▸ **Instructions for the task**:
Could you retype every line below exactly, omitting the images?

[Point correspondence tracking data]
Content starts

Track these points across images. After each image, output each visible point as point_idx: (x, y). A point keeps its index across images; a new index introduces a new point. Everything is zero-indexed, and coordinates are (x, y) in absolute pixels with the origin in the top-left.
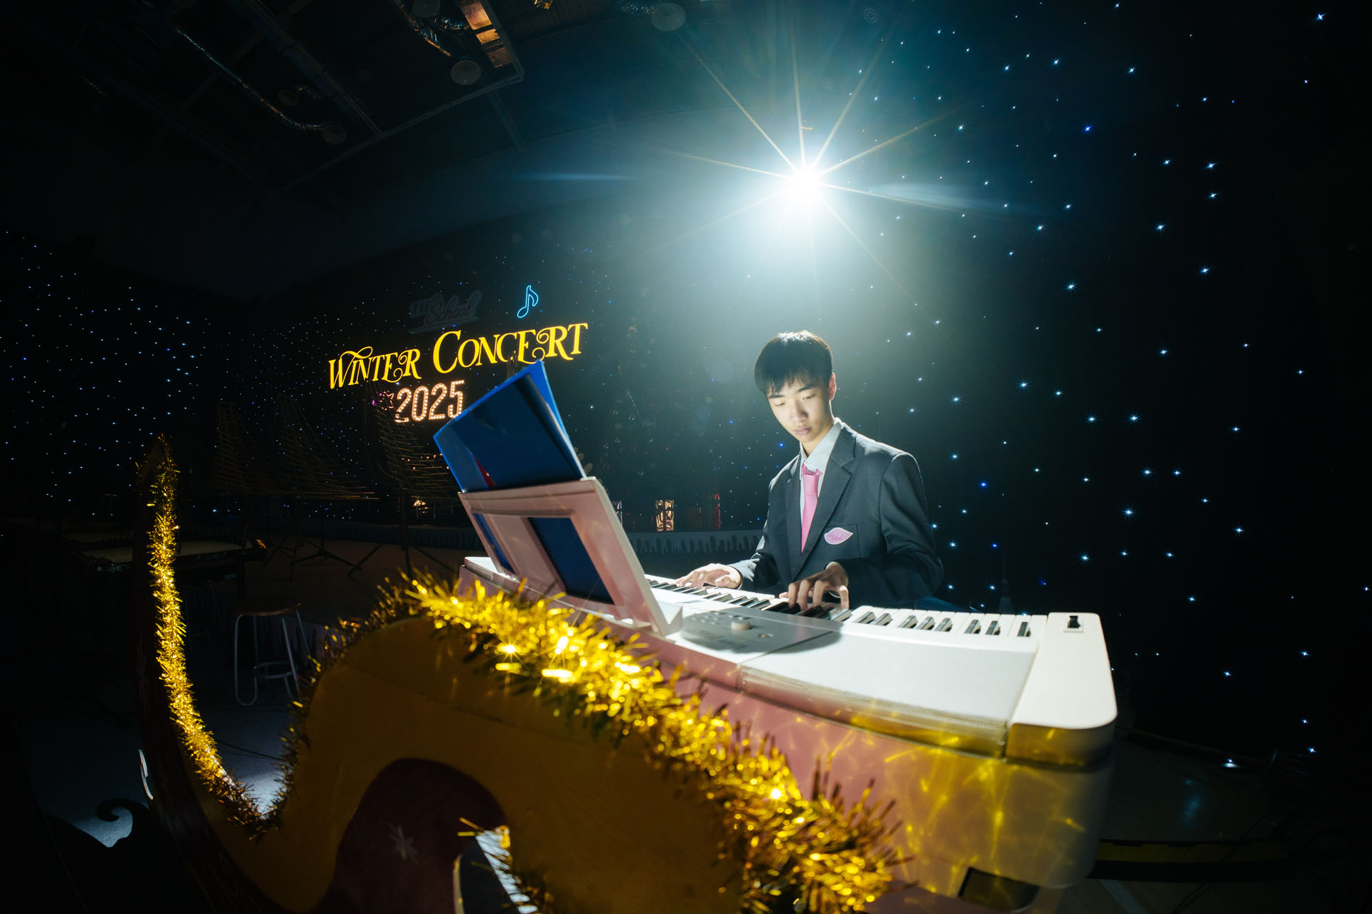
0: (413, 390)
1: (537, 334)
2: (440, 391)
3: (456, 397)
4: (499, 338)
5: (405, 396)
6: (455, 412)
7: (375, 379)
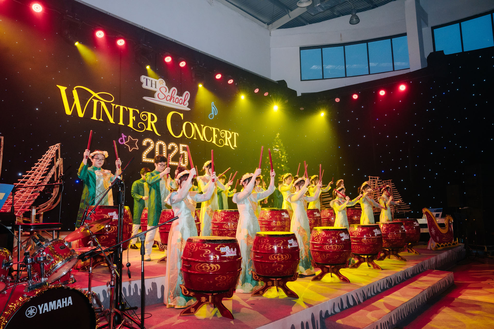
0: (155, 142)
1: (220, 131)
2: (173, 148)
3: (183, 154)
4: (203, 127)
5: (149, 144)
6: (184, 163)
7: (121, 123)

Content ends

▸ **Your solution**:
Track these points across images. After each image, output each visible point as point_idx: (x, y). A point keeps its index across images; a new index introduces a new point. Everything is zero-indexed, and coordinates are (x, y) in absolute pixels with the origin in the top-left.
0: (413, 390)
1: (537, 334)
2: (440, 391)
3: (456, 397)
4: (499, 338)
5: (405, 396)
6: (455, 412)
7: (375, 379)
0: (155, 142)
1: (220, 131)
2: (173, 148)
3: (183, 154)
4: (203, 127)
5: (149, 144)
6: (184, 163)
7: (121, 123)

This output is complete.